Voci di dati archiviate:
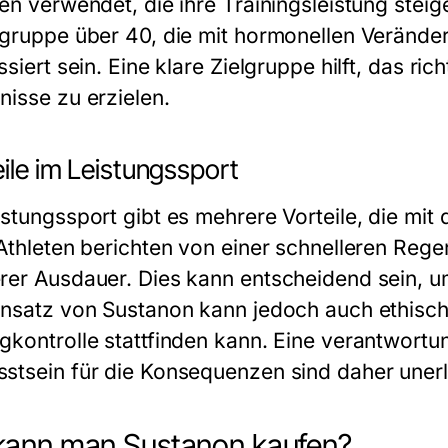
ten verwendet, die ihre Trainingsleistung ste
sgruppe über 40, die mit hormonellen Veränd
ssiert sein. Eine klare Zielgruppe hilft, das r
nisse zu erzielen.
ile im Leistungssport
istungssport gibt es mehrere Vorteile, die mi
 Athleten berichten von einer schnelleren Reg
rer Ausdauer. Dies kann entscheidend sein, u
insatz von Sustanon kann jedoch auch ethisch
gkontrolle stattfinden kann. Eine verantwort
stsein für die Konsequenzen sind daher unerl
kann man Sustanon kaufen?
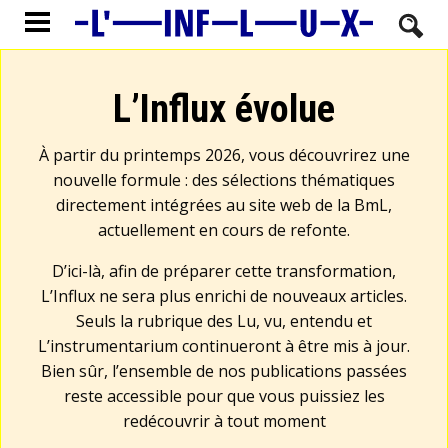
L’Influx évolue
À partir du printemps 2026, vous découvrirez une
nouvelle formule : des sélections thématiques
directement intégrées au site web de la BmL,
actuellement en cours de refonte.
D’ici-là, afin de préparer cette transformation,
L’Influx ne sera plus enrichi de nouveaux articles.
Seuls la rubrique des Lu, vu, entendu et
L’instrumentarium continueront à être mis à jour.
Bien sûr, l’ensemble de nos publications passées
reste accessible pour que vous puissiez les
redécouvrir à tout moment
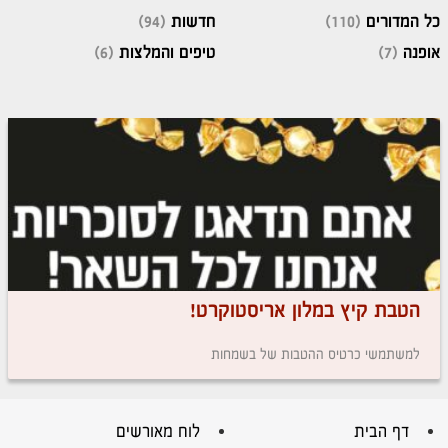
כל המדורים
(110)
חדשות
(94)
אופנה
(7)
טיפים והמלצות
(6)
הטבת קיץ במלון אריסטוקרט!
למשתמשי כרטיס ההטבות של בשמחות
דף הבית
לוח מאורשים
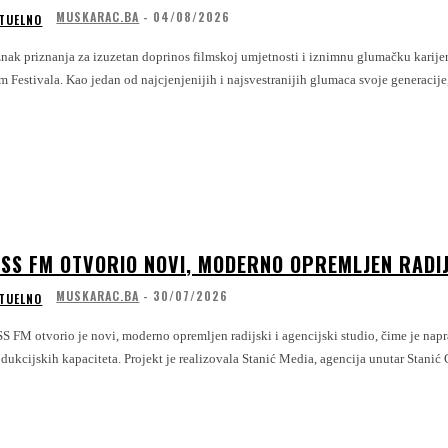
MUSKARAC.BA
-
04/08/2026
TUELNO
znak priznanja za izuzetan doprinos filmskoj umjetnosti i iznimnu glumačku karije
Film Festivala. Kao jedan od najcjenjenijih i najsvestranijih glumaca svoje generacije,
ISS FM OTVORIO NOVI, MODERNO OPREMLJEN RADIJ
MUSKARAC.BA
-
30/07/2026
TUELNO
S FM otvorio je novi, moderno opremljen radijski i agencijski studio, čime je nap
produkcijskih kapaciteta. Projekt je realizovala Stanić Media, agencija unutar Stani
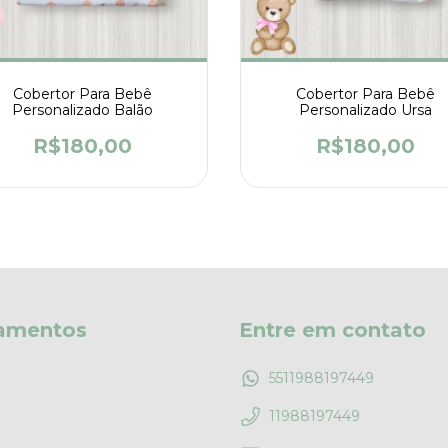
Cobertor Para Bebê
Cobertor Para Bebê
Personalizado Balão
Personalizado Ursa
R$180,00
R$180,00
amentos
Entre em contato
5511988197449
11988197449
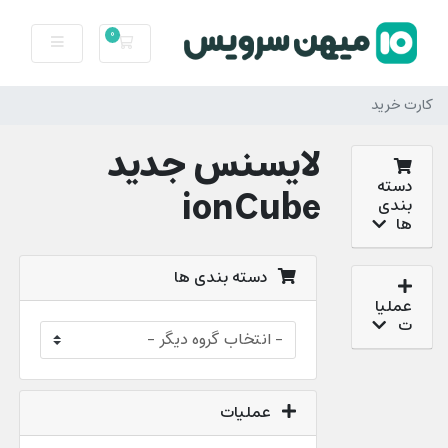
0
کارت خرید
کارت خرید
لایسنس جدید
دسته
ionCube
بندی
ها
دسته بندی ها
عملیا
ت
عملیات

Cosa fare: Duplica riga per riga il testo di tutti i record qui sopra, senza cambiare nulla. Lascia fuori le immagini.

Soluzione proposta:
ten verwendet, die ihre Trainingsleistung ste
sgruppe über 40, die mit hormonellen Veränd
ssiert sein. Eine klare Zielgruppe hilft, das r
nisse zu erzielen.
ile im Leistungssport
istungssport gibt es mehrere Vorteile, die mi
 Athleten berichten von einer schnelleren Reg
rer Ausdauer. Dies kann entscheidend sein, u
insatz von Sustanon kann jedoch auch ethisch
gkontrolle stattfinden kann. Eine verantwort
stsein für die Konsequenzen sind daher unerl
kann man Sustanon kaufen?
L’Influx évolue
À partir du printemps 2026, vous découvrirez une
nouvelle formule : des sélections thématiques
directement intégrées au site web de la BmL,
actuellement en cours de refonte.
D’ici-là, afin de préparer cette transformation,
L’Influx ne sera plus enrichi de nouveaux articles.
Seuls la rubrique des Lu, vu, entendu et
L’instrumentarium continueront à être mis à jour.
Bien sûr, l’ensemble de nos publications passées
reste accessible pour que vous puissiez les
redécouvrir à tout moment
כל המדורים
(110)
חדשות
(94)
אופנה
(7)
טיפים והמלצות
(6)
הטבת קיץ במלון אריסטוקרט!
למשתמשי כרטיס ההטבות של בשמחות
דף הבית
לוח מאורשים
MUSKARAC.BA
-
04/08/2026
TUELNO
znak priznanja za izuzetan doprinos filmskoj umjetnosti i iznimnu glumačku karije
Film Festivala. Kao jedan od najcjenjenijih i najsvestranijih glumaca svoje generacije,
ISS FM OTVORIO NOVI, MODERNO OPREMLJEN RADIJ
MUSKARAC.BA
-
30/07/2026
TUELNO
S FM otvorio je novi, moderno opremljen radijski i agencijski studio, čime je nap
produkcijskih kapaciteta. Projekt je realizovala Stanić Media, agencija unutar Stani
Cobertor Para Bebê
Cobertor Para Bebê
Personalizado Balão
Personalizado Ursa
R$180,00
R$180,00
amentos
Entre em contato
5511988197449
11988197449
0
کارت خرید
کارت خرید
لایسنس جدید
دسته
ionCube
بندی
ها
دسته بندی ها
عملیا
ت
عملیات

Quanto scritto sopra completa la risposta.